Por el promotor de lectura Adrián Guerra Pensado
Si los niños son los depositarios naturales de la cultura y de la posibilidad de que esta siga su curso histórico, y es el afecto el principal lubricante de su aprendizaje, las atmósferas de educación preescolar han de ser, obligadamente, espacios de enternecimiento y amor constante.
Somos lo que somos gracias al aprendizaje de los niños porque han sido ellos quien han conservado el modo de vivir de los adultos con los cuales convivían, para que eso suceda es necesaria la emoción que hace posible la intimidad en la convivencia con la permanencia del amor.

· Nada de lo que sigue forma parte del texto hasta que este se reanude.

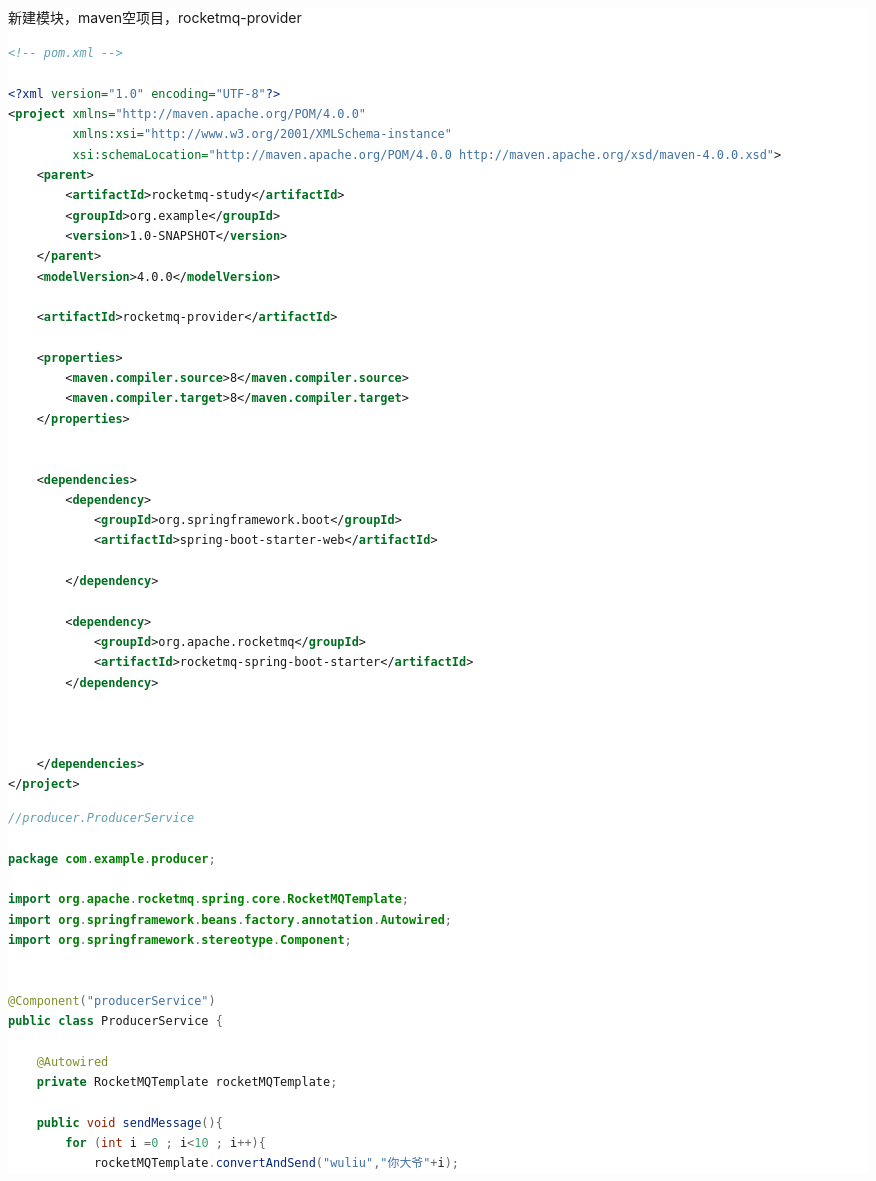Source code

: 



新建模块，maven空项目，rocketmq-provider

```xml
<!-- pom.xml -->

<?xml version="1.0" encoding="UTF-8"?>
<project xmlns="http://maven.apache.org/POM/4.0.0"
         xmlns:xsi="http://www.w3.org/2001/XMLSchema-instance"
         xsi:schemaLocation="http://maven.apache.org/POM/4.0.0 http://maven.apache.org/xsd/maven-4.0.0.xsd">
    <parent>
        <artifactId>rocketmq-study</artifactId>
        <groupId>org.example</groupId>
        <version>1.0-SNAPSHOT</version>
    </parent>
    <modelVersion>4.0.0</modelVersion>

    <artifactId>rocketmq-provider</artifactId>

    <properties>
        <maven.compiler.source>8</maven.compiler.source>
        <maven.compiler.target>8</maven.compiler.target>
    </properties>


    <dependencies>
        <dependency>
            <groupId>org.springframework.boot</groupId>
            <artifactId>spring-boot-starter-web</artifactId>

        </dependency>

        <dependency>
            <groupId>org.apache.rocketmq</groupId>
            <artifactId>rocketmq-spring-boot-starter</artifactId>
        </dependency>



    </dependencies>
</project>
```



```java
//producer.ProducerService
    
package com.example.producer;

import org.apache.rocketmq.spring.core.RocketMQTemplate;
import org.springframework.beans.factory.annotation.Autowired;
import org.springframework.stereotype.Component;


@Component("producerService")
public class ProducerService {

    @Autowired
    private RocketMQTemplate rocketMQTemplate;

    public void sendMessage(){
        for (int i =0 ; i<10 ; i++){
            rocketMQTemplate.convertAndSend("wuliu","你大爷"+i);
```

Desde el nacimiento padres e hijos comienzan a ver imágenes juntos, a compartir las rimas de las nanas infantiles, a reconocer objetos hogareños y a escucharse unos a otros compartiendo cantos y historias inventadas. Es común que el niño tenga un amigo imaginario que aparece solo para él cuando se siente aislado o desatendido. Las charlas y las historias con esos personajes, uniendo lo real con lo imaginario, puede dar a los padres “pistas” sobre “su mundo propio”. De un año y medio, ya el niño comienza a hablar en sus juegos, totalmente absorto en su mundo imaginario y personal. El niño imagina, crea y narra incluso antes de hablar correctamente, demostrando sus preocupaciones e intereses en cada momento.
Anécdota real del autor de LIBRURAS, Adrián Guerra Pensado.
Me encontraba una mañana en la parada de mi reparto esperando la guagua junto a otras once personas que ocupaban los dos bancos de la misma y el resto estaba desperdigado por detrás de la parada. El único que estaba de pie en el borde de la acera para poder ver a larga distancia la aparición del P7 era yo.
En uno de aquellos bancos, una madre se sumergía en su celular en tanto su pequeño hijo de 4 años hablaba con su amigo imaginario y se paraba, caminaba en círculo y gesticulaba. Dicha mamá no dejaba de obligarlo a que se sentara y estuviera quieto mientras ella se sumergía en las redes. Cuando esa señora enganchó una conversación con otra que compartía el mismo banco, yo, harto ya de tantos regaños injustificados, sabía hasta el nombre del niño pues su madre lo repetía constantemente. Decidí entonces liberar al pequeño. Ella ni se percató de que me acerqué a su hijo para decirle: “Eric, el único que podrá ver si viene la guagua, soy yo. No dejes de mirarme, si yo veo venir la guagua desde lejos, te voy a mirar y si tú ves que muevo la oreja derecha es que viene ¡ya!. Sólo lo vamos a saber tú y yo.
Nota: el autor desde joven descubrió que puede mover cualquiera de sus orejas por separado o a la par.
Eric se estuvo quietecito y no me dejó de mirar nunca. Cuando vi a lo lejos el P7, viré mi cara hacia él y moví varias veces mi oreja derecha. El chico le tomó el brazo a su madre diciéndole: “vamos mami que ya viene la guagua”. Ella le respondió: ¡déjame tranquila! ¿Qué sabes tú? Él volvió a halarle el brazo con más fuerza y le repitió: “¡que ya viene la guagua!” Había que ver la cara de asombro de esa señora cuando vio la guagua llegar y también el rostro triunfador de Eric.
Yo huí de ellos con una sonrisa de satisfacción muy mía por haber librado al pequeño. La gloria debía ser solo para él.
Muchos padres salen a la calle con sus hijos pero no los acompañan, no aprovechan el paisaje para nada, prefieren hallar otra persona con la que iniciar una conversación para pasar su tiempo y olvidan a sus pequeños que entonces, deben comportarse como un perrito echado junto a ellos.